■ **Passage for review**
=== Begin Enclosure ===
On 29/01/2011 12:39 PM, John F. Sowa wrote:
> On 1/29/2011 12:03 PM, Pavithra wrote:
>> "With Ontology say the same thing, mean the same thing, process the same
>> thing, everywhere"
>>
>> "Ontology enables semantic interoperability by presenting information
>> consistently across organizations and domains and machines"
> Both of those statements require a huge amount of qualification.
> As stated, they are false.
+1
> For many purposes, a highly underspecified definition is essential
> for interoperability. Names, addresses, and telephone numbers,
> for example, do not require a detailed specification of
the
> nature of human beings, geography, or communication systems.
>
> Different applications may require radically different amounts
> of detail and formats for totally different purposes.
>
> For example, consider medical records, educational records,
> employment records, financial records, purchasing records,
> and Facebook sites for the same person. You definitely do
> *not* want the same kind of information specified in the
> same way in all of them.
=== End Enclosure ===
■ **Record excerpts**
=== Begin Enclosure ===
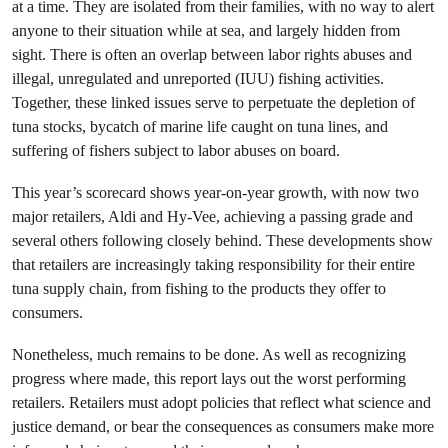
at a time. They are isolated from their families, with no way to alert
anyone to their situation while at sea, and largely hidden from
sight. There is often an overlap between labor rights abuses and
illegal, unregulated and unreported (IUU) fishing activities.
Together, these linked issues serve to perpetuate the depletion of
tuna stocks, bycatch of marine life caught on tuna lines, and
suffering of fishers subject to labor abuses on board.
This year’s scorecard shows year-on-year growth, with now two
major retailers, Aldi and Hy-Vee, achieving a passing grade and
several others following closely behind. These developments show
that retailers are increasingly taking responsibility for their entire
tuna supply chain, from fishing to the products they offer to
consumers.
Nonetheless, much remains to be done. As well as recognizing
progress where made, this report lays out the worst performing
retailers. Retailers must adopt policies that reflect what science and
justice demand, or bear the consequences as consumers make more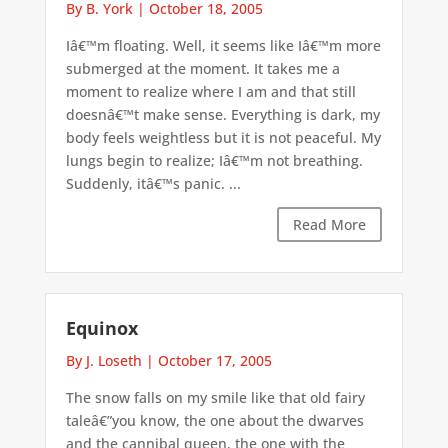
By B. York
|
October 18, 2005
Iâ€™m floating. Well, it seems like Iâ€™m more
submerged at the moment. It takes me a
moment to realize where I am and that still
doesnâ€™t make sense. Everything is dark, my
body feels weightless but it is not peaceful. My
lungs begin to realize; Iâ€™m not breathing.
Suddenly, itâ€™s panic. ...
Read More
Equinox
By J. Loseth
|
October 17, 2005
The snow falls on my smile like that old fairy
taleâ€”you know, the one about the dwarves
and the cannibal queen, the one with the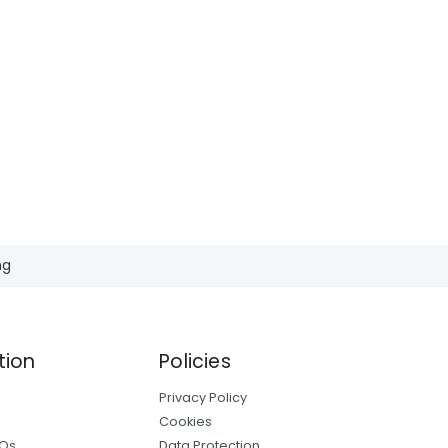
ng
tion
Policies
Privacy Policy
Cookies
AQs
Data Protection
=== End Enclosure ===
■ **Your tasks**
1. Answer these questions about the email exchange on ontology:
(a) Who wrote the two quoted statements about ontology?
(b) What does John F. Sowa say about those statements as stated?
(c) Which kinds of information does he give as examples that do not require a detailed specification of human beings, geography, or communication systems?
2. Extract the part of the email exchange on ontology that begins at the words "On 29/01/2011 12:39" and stops after "they are false.".
The lines above are separate material, apart from the email exchange on ontology.

■ **Answers in order**
1.
(a) Pavithra
(b) They are false.
(c) Names, addresses, and telephone numbers

2.
On 29/01/2011 12:39 PM, John F. Sowa wrote:
> On 1/29/2011 12:03 PM, Pavithra wrote:
>> "With Ontology say the same thing, mean the same thing, process the same
>> thing, everywhere"
>>
>> "Ontology enables semantic interoperability by presenting information
>> consistently across organizations and domains and machines"
> Both of those statements require a huge amount of qualification.
> As stated, they are false.